In this article, I’ll cover everything you need to know about the bubble eye. From tank size to diet and care, to tankmates, you’ll find everything you need here. But before we get into the more technical details, you might be wondering—
What is a Bubble Eye Goldfish?
The bubble eye goldfish is a captivating goldfish species that originated in Asia. It’s coveted by many aquarists but remains rare and quite expensive in most parts of the world. Most of its popularity comes from its peculiar look.
This small-sized fancy goldfish has upward-pointing eyes. Most importantly, it sports two disproportionately large fluid-filled sacs beneath its eyes. Most bubble eye goldfish also have double tails and no dorsal fins. These fish come in a variety of colors including red, yellow, black, white, and even calico patterns.

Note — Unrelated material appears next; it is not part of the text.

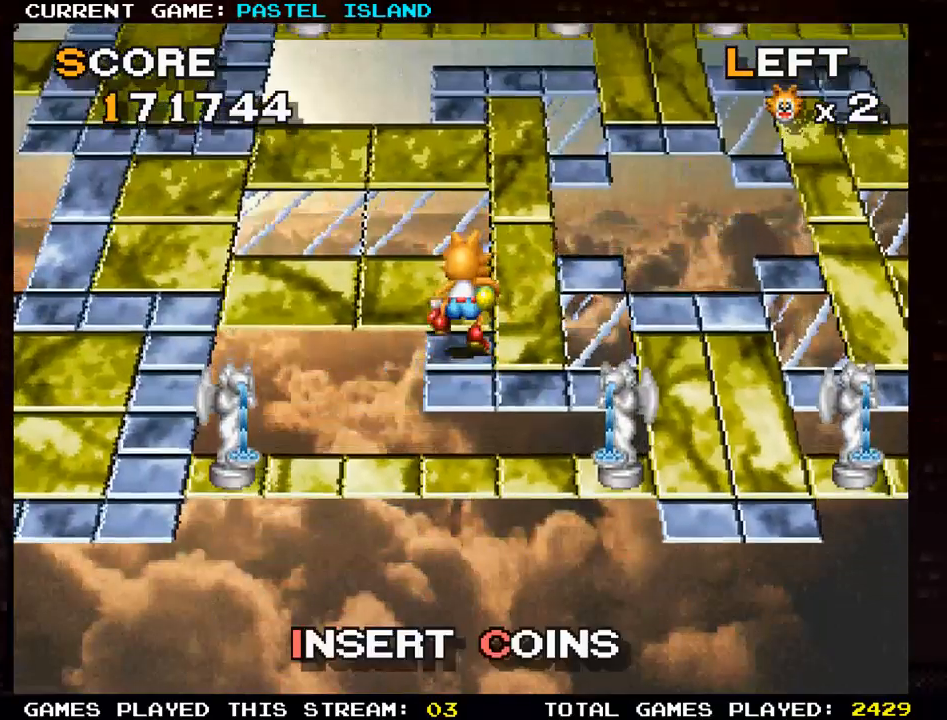
{"buttons": [], "left_stick": "left", "events": [[17, "left_stick", "left"]]}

The bubble eye goldfish can’t be found in the wild. This species was cross-bred in captivity, over multiple generations. It is believed that this species was a result of crossbreeding other mutated goldfish species. The most likely “ancestor” of the bubble eye goldfish was either the toadhead goldfish or the celestial eye goldfish. Both of these species show similar albeit smaller eye sacks.
There’s a steep divide in opinion when it comes to this species. Some people think they look dorky and cute, while others are horrified by what they perceive to be painful deformities. Truth be told, these puffy cheeks do have some drawbacks.
First, these bubbles make swimming more difficult. They jiggle and slow down the goldfish while it swims. These goldfish also seem to have a strange posture with their head usually pointed downwards while swimming. Second, these bubbles are also extremely delicate and prone to punctures and infections.
How Long do Bubble Eye Goldfish Live?
Bubble eye goldfish have a lifespan similar to most other goldfish species. They can live up to 10-15 years if they receive proper care. Sometimes, they might even reach 20 years of age! That’s pretty good for a pet, and exceptional for a fish. Most other freshwater species average just 1-3 years, just saying.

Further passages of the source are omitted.